Hitler quickly becomes a stand-up comedian with a huge YouTube following which laughs at the perfect imitation he makes of himself. People assume he is a method actor (‘Bruno Ganz was superb, but he’s not a patch on you’) and his angry online rants are not taken seriously. His popularity leads him back into politics and the only person who understands he is the real Hitler is sectioned and put into a padded cell at the end of the film.

he allegory is not subtle but still has the power to unsettle the viewer at a profound level. This man is the embodiment of modern fascism but no-one sees this poisonous form for what it is, preferring to view it as a phantom to be laughed at or mocked but under no circumstances to be taken seriously.

 

Across Europe there has been an alarming resurgence in far-right activism; some of it has translated into votes. Poland, Slovakia, Hungary, the Czech Republic, France and Germany itself have seen a rise in support for virulent ideology. It is utterly intolerant of Muslims and immigrants – especially where the two are combined – but there is no change in the venom of its founding myth: Jewish people control the world and twist power to their own end. We may think we understand how the 2008 banking collapse happened, but the far right knows better. Where once the Nazis talked about the Jews who control finance, now some speak of ‘cosmopolitan’ bankers who brought ordinary people to ruin; it does not take Bletchley Park to break the code for ‘cosmopolitan’ here.

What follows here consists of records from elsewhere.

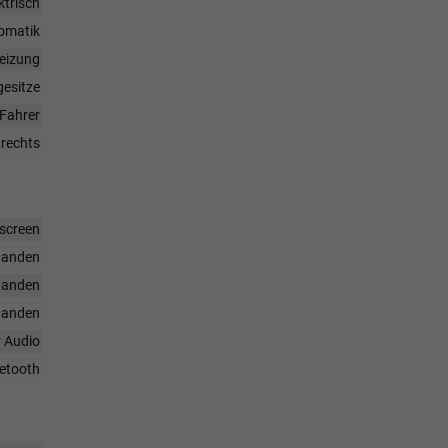
ktrisch
omatik
heizung
gesitze
Fahrer
 rechts
hscreen
handen
handen
handen
r Audio
uetooth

In the Church we speak often of the role of an epiphany in our understanding of God. The wise men saw the infant Jesus for who he was; the few disciples who accompanied Jesus up the mountain for his transfiguration perceived his glory in a new way; Paul met with Christ on the Damascus road and was rendered speechless by the vision he received. Many of us can speak of moments when we finally see something of God which our blindness had previously obscured. This is the nature of God; he appears in unexpected and sometimes unobtrusive ways which we struggle to interpret quickly.

 

Sadly, the same is true of evil. We are slow to recognise it; evil creeps up on us in banal and ordinary forms and we may even initially befriend it because it seems unexceptional and impolite of us to confront it. We tend not to take evil people at their word when they speak in vengeful, murderous and sometimes apocalyptic terms because our liberal inclinations cannot grasp their meaning. Our therapeutic models may blind us to the truth. The failure of many to perceive Hitler for who he was is not a lesson easily assimilated today if the same human foibles are on display.

 

European history may not repeat itself in the same way as in the 1930s and this calls for wisdom and vigilance. There has been much debate about the European Union among the citizens of its nations but, oddly, one conversation is usually lacking. The shared European project began as a means of draining poisonous right-wing nationalism out of a ravaged continent. If an existing political project is incapable of doing this, it has cause to re-assess its scope and priorities. Yet this originating purpose may be more required now than at any time since Europe was re-built.

 

He may not be back, but would we identify the DNA quick enough if he was?